The event-to-sentence translation is harder than it sounds. A naive sequence-to-sequence model tends to ignore the input event and just generate grammatically correct but semantically unrelated text. The published system used an ensemble of five models—retrieve-and-edit, template filling, Monte Carlo beam search, finite state machine constrained decoding, and vanilla seq2seq—each optimized for different points on the tradeoff between preserving event semantics and generating interesting sentences.
My contribution was on the baseline seq2seq model training. I wasn't on the final author list—the project evolved significantly after I left, and my contribution was upstream infrastructure rather than the novel ensemble architecture. But working on it taught me something important: automatic evaluation of creative text is genuinely hard. BLEU and perplexity don't capture whether a generated story is good. The team eventually ran human evaluations showing the ensemble outperformed the baseline on enjoyability and genre consistency. That's the kind of evaluation that matters for generative systems, and it's expensive.
The Thread Connecting These Projects
Looking back, I see a consistent interest: language varies, and that variation carries information.
In Arabic ASR, the variation is between standard orthography and dialectal pronunciation. In Twitter POS tagging, the variation is between formal edited text and diverse social media styles. In geographic word mining, the variation is between local and global vocabulary. In story generation, the variation is between what an event means abstractly and how it might be expressed in natural language.

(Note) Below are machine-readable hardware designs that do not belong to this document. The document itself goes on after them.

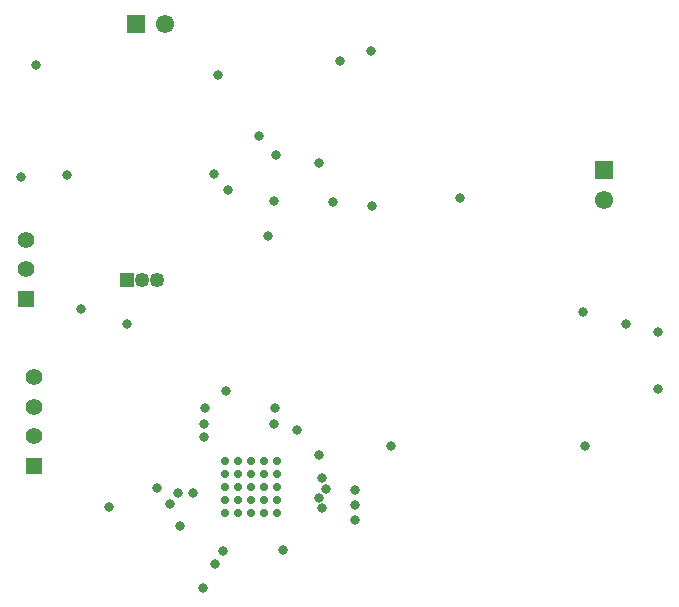
<source format=gbs>
%FSTAX23Y23*%
%MOIN*%
%SFA1B1*%

%IPPOS*%
%ADD53R,0.055118X0.055118*%
%ADD54C,0.055118*%
%ADD55C,0.049338*%
%ADD56R,0.049338X0.049338*%
%ADD57R,0.061024X0.061024*%
%ADD58C,0.061024*%
%ADD59R,0.061024X0.061024*%
%ADD60C,0.032016*%
%ADD61C,0.027685*%
%LNswimmingpool-1*%
%LPD*%
G54D53*
X0316Y01512D03*
X03135Y02068D03*
G54D54*
X0316Y0161D03*
Y01709D03*
Y01807D03*
X03135Y02166D03*
Y02265D03*
G54D55*
X0357Y0213D03*
X0352D03*
G54D56*
X0347Y0213D03*
G54D57*
X0506Y02498D03*
G54D58*
X0506Y02399D03*
X03599Y02985D03*
G54D59*
X035Y02985D03*
G54D60*
X0458Y02405D03*
X03725Y01105D03*
X0347Y01985D03*
X04113Y01548D03*
X04353Y01578D03*
X04998D03*
X05243Y01768D03*
Y01958D03*
X04993Y02023D03*
X03118Y02473D03*
X03169Y02848D03*
X03413Y01373D03*
X03573Y01438D03*
X05135Y01985D03*
X03941Y02279D03*
X04285Y02895D03*
X04287Y02376D03*
X04157Y02391D03*
X03807Y02431D03*
X03967Y02546D03*
X04183Y02861D03*
X03272Y02481D03*
X03318Y02034D03*
X03765Y01185D03*
X03647Y01311D03*
X0364Y0142D03*
X03615Y01385D03*
X0369Y0142D03*
X03792Y01226D03*
X03992Y01231D03*
X03727Y01606D03*
X03802Y01761D03*
X04037Y01631D03*
X03962Y01651D03*
X03727D03*
X03965Y01705D03*
X0373D03*
X0411Y01405D03*
X04135Y01435D03*
X0412Y0147D03*
X0423Y0138D03*
Y0143D03*
Y0133D03*
X0412Y0137D03*
X0376Y02485D03*
X0411Y0252D03*
X0391Y0261D03*
X0396Y02395D03*
X03775Y02815D03*
G54D61*
X03798Y01526D03*
X03841D03*
X03885D03*
X03928D03*
X03971D03*
X03798Y01483D03*
X03841D03*
X03885D03*
X03928D03*
X03971D03*
X03798Y0144D03*
X03841D03*
X03885D03*
X03928D03*
X03971D03*
X03798Y01396D03*
X03841D03*
X03885D03*
X03928D03*
X03971D03*
X03798Y01353D03*
X03841D03*
X03885D03*
X03928D03*
X03971D03*
M02*
</source>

Standard NLP often treats this variation as noise to be overcome. I think it's signal to be understood. The way someone writes tells you something about where they're from, who they talk to, what communities they belong to.
Where I Am Now
I left academia after graduating in 2019. The personal cost was too high, and I needed distance. I worked at a startup, dealt with health issues, worked briefly in industrial AI, and have spent the past couple of years recalibrating.
My interests have shifted. The problems that feel most urgent to me now are in AI alignment and security—not how to make models handle dialectal variation, but how to make increasingly capable models behave safely and as intended. The NLP work I did was about understanding how language varies and why that matters for systems. The alignment work I'm drawn to now is about understanding how model behavior varies and why that matters for safety.
There's a through-line. Both are about taking variation seriously rather than treating it as noise. Both are about who gets served by AI systems and who gets harmed. Both require thinking carefully about what "good performance" even means when the ground truth is contested or context-dependent.
I don't know exactly what my next role looks like. I'm learning, reading, and looking for the right entry point. But I wanted to write down what I actually worked on, and what I think it meant, before moving forward.